Aquatic Animal Health Code
Protection of the professional integrity of the certifying official
Certification should be based on the highest possible ethical standards, the most important of which is that the professional integrity of the certifying official should be respected and safeguarded.
It is essential to include in the certificate only those specific statements that can be accurately and honestly signed by a certifying official. For example, these requirements should not include certification of an area as being free from diseases that are not notifiable in that country, or the occurrence of which the signing certifying official is not necessarily informed about. It is unacceptable to ask for certification for events that will take place after the document is signed when these events are not under the direct control and supervision of the signing certifying official.
Certifying officials should:
only certify matters that are within their own knowledge at the time of signing the certificate, or that have been separately attested by another party authorised by the Competent Authority;
sign only at the appropriate time certificates that have been completed fully and correctly; where a certificate is signed on the basis of supporting documentation, the certifying official should have verified or be in possession of that documentation before signing;
Preparation of international aquatic animal health certificates
Certificates should be drawn up in accordance with the following principles:
Certificates should be designed so as to minimise the potential for fraud including use of a unique identification number, or other appropriate means to ensure security. Paper certificates should bear the signature of the certifying official and the official identifier (stamp) of the issuing Competent Authority. Each page of a multiple page certificate should bear the unique certificate number and a number indicating the number of the page out of the total number of pages. Electronic certification procedures should include equivalent safeguards.
Certificates should be written using terms that are simple, unambiguous and as easy to understand as possible, without losing their legal meaning.
Certificates should not require a certifying official to certify matters that are outside his/her knowledge or that he/she cannot ascertain and verify.
Where appropriate, when presented to the certifying official, certificates should be accompanied by notes of guidance indicating the extent of enquiries, tests or examinations expected to be carried out before the certificate is signed.
The text of a certificate should not be amended except by deletions that should be signed and stamped by the certifying official.

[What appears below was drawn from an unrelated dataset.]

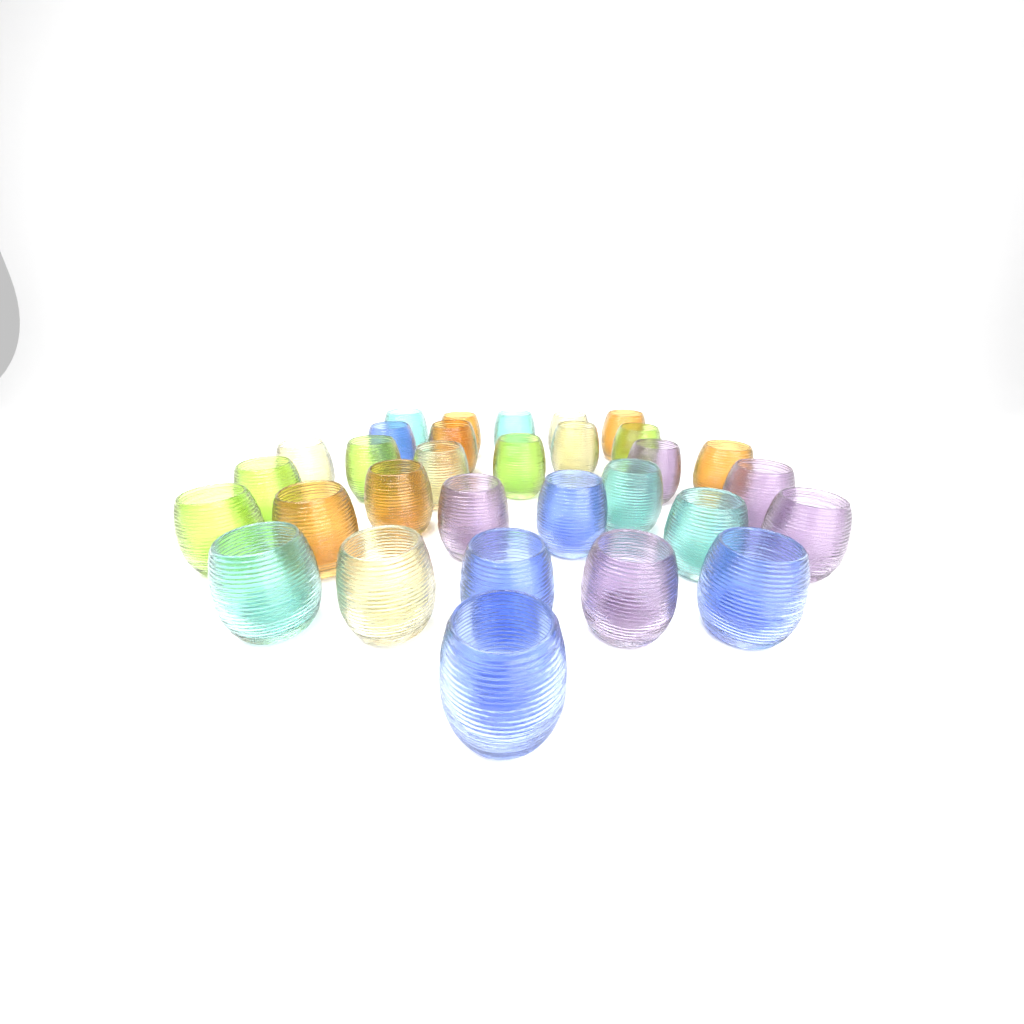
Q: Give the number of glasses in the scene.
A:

The signature and stamp should be in a colour different to that of the printing of the certificate. The stamp may be embossed instead of being a different colour.
Only original certificates should be accepted by the importing country.

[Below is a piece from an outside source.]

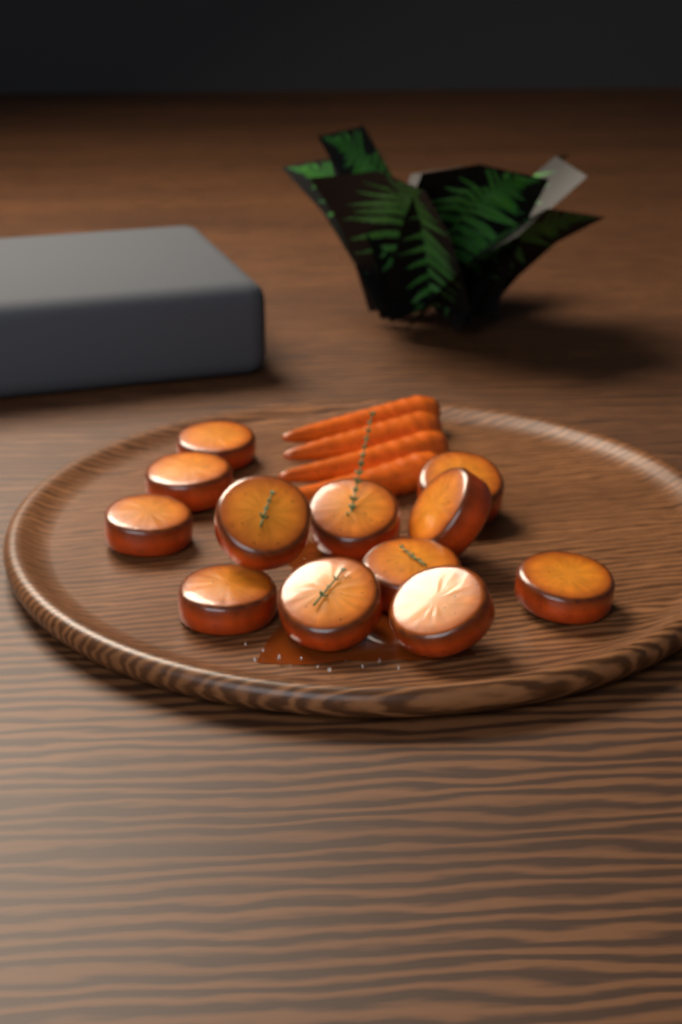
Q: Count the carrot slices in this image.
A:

Replacement certificates may be issued by a Competent Authority to replace original certificates that have been, for example, lost, damaged, contain errors, or where the original information is no longer correct. These replacements should be provided by the issuing authority and be clearly marked to indicate that they are replacing the original certificate. A replacement certificate should reference the number and the issue date of the certificate that it supersedes. The superseded certificate should be cancelled and where possible, returned to the issuing authority.
Systems providing electronic certificates normally provide an interface with the commercial organisation marketing the commodity for provision of information to the certifying authority. The certifying official should have access to all necessary information such as origin of aquatic animals and laboratory results.
When exchanging electronic certificates and in order to fully utilise electronic data exchange, Competent Authorities should use internationally standardised language, message structure and exchange protocols. Guidance for electronic certification in standardised Extensible Markup Language (XML) as well as secure exchange mechanisms between Competent Authorities is provided by the United Nations Centre for Trade Facilitation and Electronic Business (UN/CEFACT).
A secure method of electronic data exchange should be ensured by digital authentication of the certificates, encryption, non-repudiation mechanisms, controlled and audited access and firewalls.
Electronic certificates should carry the same information as conventional certificates.
The Competent Authority should have in place systems for the security of electronic certificates against access by unauthorised persons or organisations.
The certifying official should be officially responsible for the secure use of his/her electronic signature.